Brooks's column was about how recent monuments--the Vietnam Memorial, the Martin Luther King monument, etc.--don't hold a candle to the monuments of yore: Lincoln, Jefferson, etc. And, since this was a David Brooks column, the demise of monuments had to reflect an even larger trend: the demise of respect for authority.
In defense of Brooks (it's a job somebody's gotta do), he wasn't quite counseling indiscriminate respect for authority. He thinks we should respect " just authority" (which I gather means authority imbued with justice, as opposed to meaning mere authority). So the column wasn't authoritarian in the strict sense.
Still, it did exude a certain impatience with people who don't fall in line. Brooks says he's not sure America has a leadership problem, but "it certainly has a followership problem." And as for those of us who say we'll be good followers as soon as you can show us some leaders who deserve to be followed: "To have good leaders you have to have good followers -- able to recognize just authority, admire it, be grateful for it and emulate it."

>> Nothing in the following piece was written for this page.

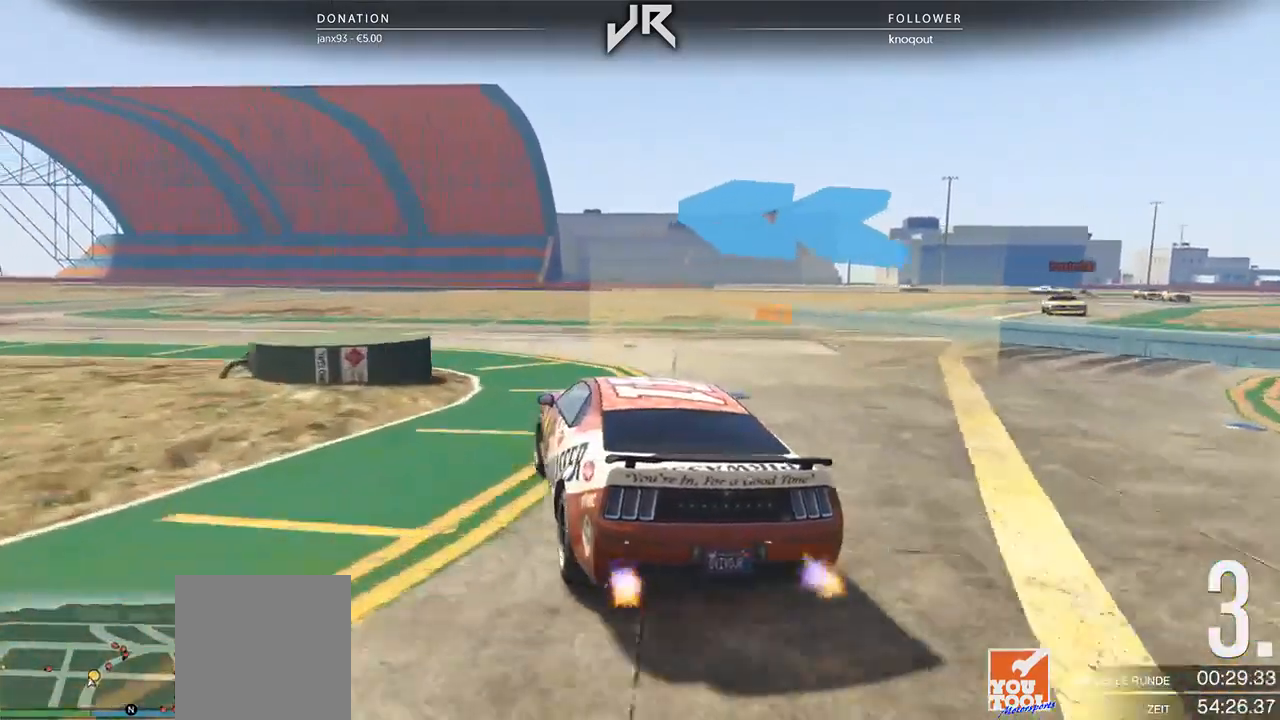
{"buttons": [], "left_stick": "down-left", "right_stick": "center", "events": [[83, "left_stick", "left"], [312, "left_stick", "center"], [458, "left_stick", "down-left"]]}
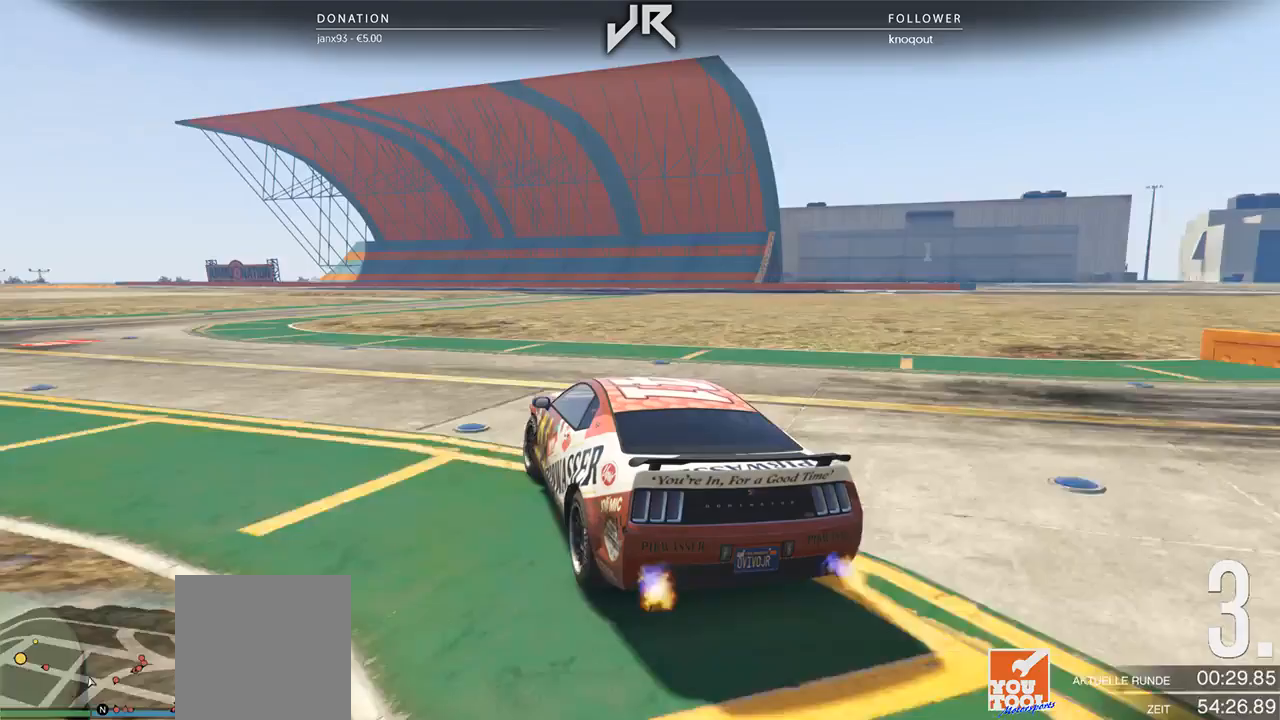
{"buttons": [], "left_stick": "down-left", "right_stick": "center", "events": [[312, "left_stick", "center"], [375, "left_stick", "down-left"]]}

So it's a chicken and egg thing, apparently: We're cynical and unruly because we've had so many lousy leaders, but our cynicism and unruliness keep better leaders from emerging.
I'm pretty sure I disagree, but I want to ponder this a day or two to be sure before I try to formulate a counter-argument.
Meanwhile, I'll leave you with one more Brooks passage, in which he criticizes those who "reject hierarchies and leaders because they don't believe in the concepts," those who think "the whole world should be like the Internet -- a disbursed [sic] semianarchy in which authority is suspect and each individual is king."
Yeah, we wouldn't want the Brendan Koerners of the world to start getting uppity.